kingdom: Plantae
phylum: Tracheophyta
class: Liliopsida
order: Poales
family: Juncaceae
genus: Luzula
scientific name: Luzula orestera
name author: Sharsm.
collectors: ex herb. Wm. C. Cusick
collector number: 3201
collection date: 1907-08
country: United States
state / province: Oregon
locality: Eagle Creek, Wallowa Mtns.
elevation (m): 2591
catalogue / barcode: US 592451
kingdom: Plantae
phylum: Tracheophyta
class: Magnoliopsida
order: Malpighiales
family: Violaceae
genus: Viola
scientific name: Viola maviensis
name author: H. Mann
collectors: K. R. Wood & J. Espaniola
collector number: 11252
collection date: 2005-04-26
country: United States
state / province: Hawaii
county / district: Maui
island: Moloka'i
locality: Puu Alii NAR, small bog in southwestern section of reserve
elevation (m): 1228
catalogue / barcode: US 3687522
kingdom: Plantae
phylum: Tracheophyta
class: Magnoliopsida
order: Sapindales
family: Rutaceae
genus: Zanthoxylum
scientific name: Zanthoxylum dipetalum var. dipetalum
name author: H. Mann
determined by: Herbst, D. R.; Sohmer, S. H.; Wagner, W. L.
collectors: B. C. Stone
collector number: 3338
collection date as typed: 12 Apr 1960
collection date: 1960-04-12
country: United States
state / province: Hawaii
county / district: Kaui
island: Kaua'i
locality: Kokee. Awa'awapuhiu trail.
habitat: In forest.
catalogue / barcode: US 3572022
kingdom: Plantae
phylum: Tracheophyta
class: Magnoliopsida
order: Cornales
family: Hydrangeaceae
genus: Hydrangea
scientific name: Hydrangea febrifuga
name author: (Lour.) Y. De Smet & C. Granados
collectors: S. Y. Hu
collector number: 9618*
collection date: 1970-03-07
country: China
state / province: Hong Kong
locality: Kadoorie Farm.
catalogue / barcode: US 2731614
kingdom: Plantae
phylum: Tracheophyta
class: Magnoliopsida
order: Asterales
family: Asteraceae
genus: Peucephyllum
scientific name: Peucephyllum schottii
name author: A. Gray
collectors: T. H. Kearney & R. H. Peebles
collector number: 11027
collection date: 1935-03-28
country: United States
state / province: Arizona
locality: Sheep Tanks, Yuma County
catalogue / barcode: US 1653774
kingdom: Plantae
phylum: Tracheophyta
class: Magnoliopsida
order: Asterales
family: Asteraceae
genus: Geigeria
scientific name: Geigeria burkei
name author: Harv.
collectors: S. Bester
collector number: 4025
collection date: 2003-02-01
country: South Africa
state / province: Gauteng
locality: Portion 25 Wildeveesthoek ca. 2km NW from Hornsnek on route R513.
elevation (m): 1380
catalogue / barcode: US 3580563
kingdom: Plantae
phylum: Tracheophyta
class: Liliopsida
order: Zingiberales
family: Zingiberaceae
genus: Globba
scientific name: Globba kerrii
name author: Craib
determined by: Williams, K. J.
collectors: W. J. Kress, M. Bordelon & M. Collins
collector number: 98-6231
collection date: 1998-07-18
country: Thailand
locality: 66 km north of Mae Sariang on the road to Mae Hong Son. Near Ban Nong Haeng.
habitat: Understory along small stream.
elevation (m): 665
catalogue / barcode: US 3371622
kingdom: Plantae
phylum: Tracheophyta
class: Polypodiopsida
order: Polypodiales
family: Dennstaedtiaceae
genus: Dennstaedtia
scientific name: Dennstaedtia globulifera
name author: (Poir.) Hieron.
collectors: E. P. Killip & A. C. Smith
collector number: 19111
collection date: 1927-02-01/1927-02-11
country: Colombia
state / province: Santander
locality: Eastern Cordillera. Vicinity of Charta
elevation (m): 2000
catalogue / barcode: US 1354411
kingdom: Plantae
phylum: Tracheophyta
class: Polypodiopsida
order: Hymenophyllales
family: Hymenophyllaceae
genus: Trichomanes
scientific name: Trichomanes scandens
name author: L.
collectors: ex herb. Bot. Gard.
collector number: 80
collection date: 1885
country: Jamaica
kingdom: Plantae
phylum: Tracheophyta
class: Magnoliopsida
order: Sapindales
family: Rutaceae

^^^^

[Work to be completed]
Could you present all of the lines above as a Markdown table, with a "Row" column numbering them and a "Line" column holding each one, leaving out any blank lines?

[Output]
| Row | Line |
|---|---|
| 1 | kingdom: Plantae |
| 2 | phylum: Tracheophyta |
| 3 | class: Liliopsida |
| 4 | order: Poales |
| 5 | family: Juncaceae |
| 6 | genus: Luzula |
| 7 | scientific name: Luzula orestera |
| 8 | name author: Sharsm. |
| 9 | collectors: ex herb. Wm. C. Cusick |
| 10 | collector number: 3201 |
| 11 | collection date: 1907-08 |
| 12 | country: United States |
| 13 | state / province: Oregon |
| 14 | locality: Eagle Creek, Wallowa Mtns. |
| 15 | elevation (m): 2591 |
| 16 | catalogue / barcode: US 592451 |
| 17 | kingdom: Plantae |
| 18 | phylum: Tracheophyta |
| 19 | class: Magnoliopsida |
| 20 | order: Malpighiales |
| 21 | family: Violaceae |
| 22 | genus: Viola |
| 23 | scientific name: Viola maviensis |
| 24 | name author: H. Mann |
| 25 | collectors: K. R. Wood & J. Espaniola |
| 26 | collector number: 11252 |
| 27 | collection date: 2005-04-26 |
| 28 | country: United States |
| 29 | state / province: Hawaii |
| 30 | county / district: Maui |
| 31 | island: Moloka'i |
| 32 | locality: Puu Alii NAR, small bog in southwestern section of reserve |
| 33 | elevation (m): 1228 |
| 34 | catalogue / barcode: US 3687522 |
| 35 | kingdom: Plantae |
| 36 | phylum: Tracheophyta |
| 37 | class: Magnoliopsida |
| 38 | order: Sapindales |
| 39 | family: Rutaceae |
| 40 | genus: Zanthoxylum |
| 41 | scientific name: Zanthoxylum dipetalum var. dipetalum |
| 42 | name author: H. Mann |
| 43 | determined by: Herbst, D. R.; Sohmer, S. H.; Wagner, W. L. |
| 44 | collectors: B. C. Stone |
| 45 | collector number: 3338 |
| 46 | collection date as typed: 12 Apr 1960 |
| 47 | collection date: 1960-04-12 |
| 48 | country: United States |
| 49 | state / province: Hawaii |
| 50 | county / district: Kaui |
| 51 | island: Kaua'i |
| 52 | locality: Kokee. Awa'awapuhiu trail. |
| 53 | habitat: In forest. |
| 54 | catalogue / barcode: US 3572022 |
| 55 | kingdom: Plantae |
| 56 | phylum: Tracheophyta |
| 57 | class: Magnoliopsida |
| 58 | order: Cornales |
| 59 | family: Hydrangeaceae |
| 60 | genus: Hydrangea |
| 61 | scientific name: Hydrangea febrifuga |
| 62 | name author: (Lour.) Y. De Smet & C. Granados |
| 63 | collectors: S. Y. Hu |
| 64 | collector number: 9618* |
| 65 | collection date: 1970-03-07 |
| 66 | country: China |
| 67 | state / province: Hong Kong |
| 68 | locality: Kadoorie Farm. |
| 69 | catalogue / barcode: US 2731614 |
| 70 | kingdom: Plantae |
| 71 | phylum: Tracheophyta |
| 72 | class: Magnoliopsida |
| 73 | order: Asterales |
| 74 | family: Asteraceae |
| 75 | genus: Peucephyllum |
| 76 | scientific name: Peucephyllum schottii |
| 77 | name author: A. Gray |
| 78 | collectors: T. H. Kearney & R. H. Peebles |
| 79 | collector number: 11027 |
| 80 | collection date: 1935-03-28 |
| 81 | country: United States |
| 82 | state / province: Arizona |
| 83 | locality: Sheep Tanks, Yuma County |
| 84 | catalogue / barcode: US 1653774 |
| 85 | kingdom: Plantae |
| 86 | phylum: Tracheophyta |
| 87 | class: Magnoliopsida |
| 88 | order: Asterales |
| 89 | family: Asteraceae |
| 90 | genus: Geigeria |
| 91 | scientific name: Geigeria burkei |
| 92 | name author: Harv. |
| 93 | collectors: S. Bester |
| 94 | collector number: 4025 |
| 95 | collection date: 2003-02-01 |
| 96 | country: South Africa |
| 97 | state / province: Gauteng |
| 98 | locality: Portion 25 Wildeveesthoek ca. 2km NW from Hornsnek on route R513. |
| 99 | elevation (m): 1380 |
| 100 | catalogue / barcode: US 3580563 |
| 101 | kingdom: Plantae |
| 102 | phylum: Tracheophyta |
| 103 | class: Liliopsida |
| 104 | order: Zingiberales |
| 105 | family: Zingiberaceae |
| 106 | genus: Globba |
| 107 | scientific name: Globba kerrii |
| 108 | name author: Craib |
| 109 | determined by: Williams, K. J. |
| 110 | collectors: W. J. Kress, M. Bordelon & M. Collins |
| 111 | collector number: 98-6231 |
| 112 | collection date: 1998-07-18 |
| 113 | country: Thailand |
| 114 | locality: 66 km north of Mae Sariang on the road to Mae Hong Son. Near Ban Nong Haeng. |
| 115 | habitat: Understory along small stream. |
| 116 | elevation (m): 665 |
| 117 | catalogue / barcode: US 3371622 |
| 118 | kingdom: Plantae |
| 119 | phylum: Tracheophyta |
| 120 | class: Polypodiopsida |
| 121 | order: Polypodiales |
| 122 | family: Dennstaedtiaceae |
| 123 | genus: Dennstaedtia |
| 124 | scientific name: Dennstaedtia globulifera |
| 125 | name author: (Poir.) Hieron. |
| 126 | collectors: E. P. Killip & A. C. Smith |
| 127 | collector number: 19111 |
| 128 | collection date: 1927-02-01/1927-02-11 |
| 129 | country: Colombia |
| 130 | state / province: Santander |
| 131 | locality: Eastern Cordillera. Vicinity of Charta |
| 132 | elevation (m): 2000 |
| 133 | catalogue / barcode: US 1354411 |
| 134 | kingdom: Plantae |
| 135 | phylum: Tracheophyta |
| 136 | class: Polypodiopsida |
| 137 | order: Hymenophyllales |
| 138 | family: Hymenophyllaceae |
| 139 | genus: Trichomanes |
| 140 | scientific name: Trichomanes scandens |
| 141 | name author: L. |
| 142 | collectors: ex herb. Bot. Gard. |
| 143 | collector number: 80 |
| 144 | collection date: 1885 |
| 145 | country: Jamaica |
| 146 | kingdom: Plantae |
| 147 | phylum: Tracheophyta |
| 148 | class: Magnoliopsida |
| 149 | order: Sapindales |
| 150 | family: Rutaceae |